The government limped on long enough for it to see the announcement of the first IRA ceasefire. As Reynolds continued his efforts to persuade and woo the republican movement, Spring took on the role of presenting Dublin's acceptable face to unionists. Despite private tensions, the two managed to carry on the double act most effectively.

In a deft political manoeuvre, Spring would change his role when he went into government with John Bruton's Fine Gael, reassuring the republican community at a time when they feared Reynolds had been replaced by a unionist Taoiseach.

But the government was almost over. Following an extraordinarily complex series of political manoeuvres, Spring turned his back on Fianna Fail and negotiated a coalition government with Fine Gael and Democratic Left.

The subsequent rainbow coalition was undoubtedly Spring's, and Labour's, best period in government. There were no internal tensions and no walkouts.

Spring earned a serious international reputation as minister for foreign affairs and in particular while chairman of the EU's General Affairs Council during the Irish EU presidency in the second half of last year.

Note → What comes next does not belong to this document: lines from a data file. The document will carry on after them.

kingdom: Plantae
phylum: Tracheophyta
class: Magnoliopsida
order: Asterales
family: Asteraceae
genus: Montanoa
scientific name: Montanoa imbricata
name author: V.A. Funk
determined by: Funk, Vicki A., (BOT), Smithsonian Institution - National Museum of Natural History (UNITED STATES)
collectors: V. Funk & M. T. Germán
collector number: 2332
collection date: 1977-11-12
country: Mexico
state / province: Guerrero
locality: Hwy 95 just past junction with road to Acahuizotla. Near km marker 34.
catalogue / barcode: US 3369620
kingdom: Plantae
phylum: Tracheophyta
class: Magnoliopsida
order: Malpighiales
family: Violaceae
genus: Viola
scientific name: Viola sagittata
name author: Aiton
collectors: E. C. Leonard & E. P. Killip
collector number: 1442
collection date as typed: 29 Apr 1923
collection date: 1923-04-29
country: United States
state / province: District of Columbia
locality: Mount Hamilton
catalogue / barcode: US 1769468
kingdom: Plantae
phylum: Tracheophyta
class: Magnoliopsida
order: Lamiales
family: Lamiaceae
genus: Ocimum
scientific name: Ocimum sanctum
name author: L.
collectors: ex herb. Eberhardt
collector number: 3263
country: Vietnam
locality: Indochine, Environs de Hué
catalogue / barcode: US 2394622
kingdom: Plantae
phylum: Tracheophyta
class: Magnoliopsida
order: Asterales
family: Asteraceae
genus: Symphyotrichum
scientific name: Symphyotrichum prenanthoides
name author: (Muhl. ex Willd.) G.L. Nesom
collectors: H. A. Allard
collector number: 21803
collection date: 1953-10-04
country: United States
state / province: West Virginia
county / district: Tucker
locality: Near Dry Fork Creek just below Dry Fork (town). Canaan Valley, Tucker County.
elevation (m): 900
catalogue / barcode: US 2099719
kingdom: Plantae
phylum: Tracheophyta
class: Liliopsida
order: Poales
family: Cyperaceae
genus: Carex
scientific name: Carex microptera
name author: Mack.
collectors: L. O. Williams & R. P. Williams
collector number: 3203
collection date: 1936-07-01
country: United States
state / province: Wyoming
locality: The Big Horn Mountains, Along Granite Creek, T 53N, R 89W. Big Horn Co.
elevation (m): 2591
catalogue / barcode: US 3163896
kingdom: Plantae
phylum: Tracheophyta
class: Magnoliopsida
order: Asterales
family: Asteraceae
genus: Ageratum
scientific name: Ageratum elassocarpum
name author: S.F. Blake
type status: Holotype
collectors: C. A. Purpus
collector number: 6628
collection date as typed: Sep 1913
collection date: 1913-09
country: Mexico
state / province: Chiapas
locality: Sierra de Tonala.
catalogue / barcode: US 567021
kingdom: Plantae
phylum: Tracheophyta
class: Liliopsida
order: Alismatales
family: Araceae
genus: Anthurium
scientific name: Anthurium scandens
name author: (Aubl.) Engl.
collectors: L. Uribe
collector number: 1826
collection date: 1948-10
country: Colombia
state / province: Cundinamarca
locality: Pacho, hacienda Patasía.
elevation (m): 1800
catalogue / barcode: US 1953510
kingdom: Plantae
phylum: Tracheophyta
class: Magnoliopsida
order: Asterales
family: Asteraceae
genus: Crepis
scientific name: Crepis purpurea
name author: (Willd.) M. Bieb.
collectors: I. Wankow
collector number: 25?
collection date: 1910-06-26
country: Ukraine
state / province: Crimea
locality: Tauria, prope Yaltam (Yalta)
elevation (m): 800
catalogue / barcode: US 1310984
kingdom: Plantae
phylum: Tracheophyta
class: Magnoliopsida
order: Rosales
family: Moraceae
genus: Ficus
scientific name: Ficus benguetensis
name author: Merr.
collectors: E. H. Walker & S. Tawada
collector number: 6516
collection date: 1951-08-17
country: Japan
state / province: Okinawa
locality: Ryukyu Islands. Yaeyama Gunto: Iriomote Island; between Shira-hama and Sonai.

He played a key role in Northern Ireland policy. His party, through Ruairi Quinn, controlled the key Finance ministry for the first time. Mervyn Taylor piloted almost the entire "unfinished business" of the liberal agenda through, including a divorce referendum. Michael D. Higgins put a Labour stamp on arts, culture and broadcasting policy.

Labour ministers were the driving force behind that government's policy platform, yet this did not bring any greater glory to Dick Spring and his party. His decision in 1992 to spurn John Bru ton had left a lasting image of arrogance. His 1994 decision to spurn Albert Reynolds seemed to enhance, rather than reduce, that image.

Despite Labour's slide in the polls, Spring retained his authority within the party. Last April he was confident enough to rule out a post-election coalition with Fianna Fail without asking the parliamentary party or the conference to decide, a decision again denounced as "arrogant" by his critics.

The results of the June election left Labour with 16 Dail seats, a figure only emulated once before, in 1982.

Even after a period of wielding such power, the party had failed to win electoral credit for achievements in government. Gaining 33 Dail seats in 1992 gave it real hope that it had transformed its level of influence in Irish political life. Last June's result revived the fear that 1992 was just an aberration and that Labour could revert to its traditional bit part.

The failure of the party's presidential candidate, Adi Roche, to make a substantial impact has added to that fear, suggesting that Mary Robinson's victory was an aberration as well.

Dick Spring has spoken since the early 1980s of the toll political life has taken on his family life. Tralee is a long way away if Dublin is your place of work. The journey literally nearly killed him in the 1981 crash. One of his children took ill while he was at the Amsterdam summit last June.

The cumulative effects of such incidents and the routine demands of political leadership are understood to have influenced his decision to quit.

Dick Spring leaves a party facing a major task in rebuilding morale and attempting to rebuild its electoral base in those constituencies where it lost seats. But the factionalism has gone, and the party is united in saluting him as its greatest leader and almost united in regretting his departure.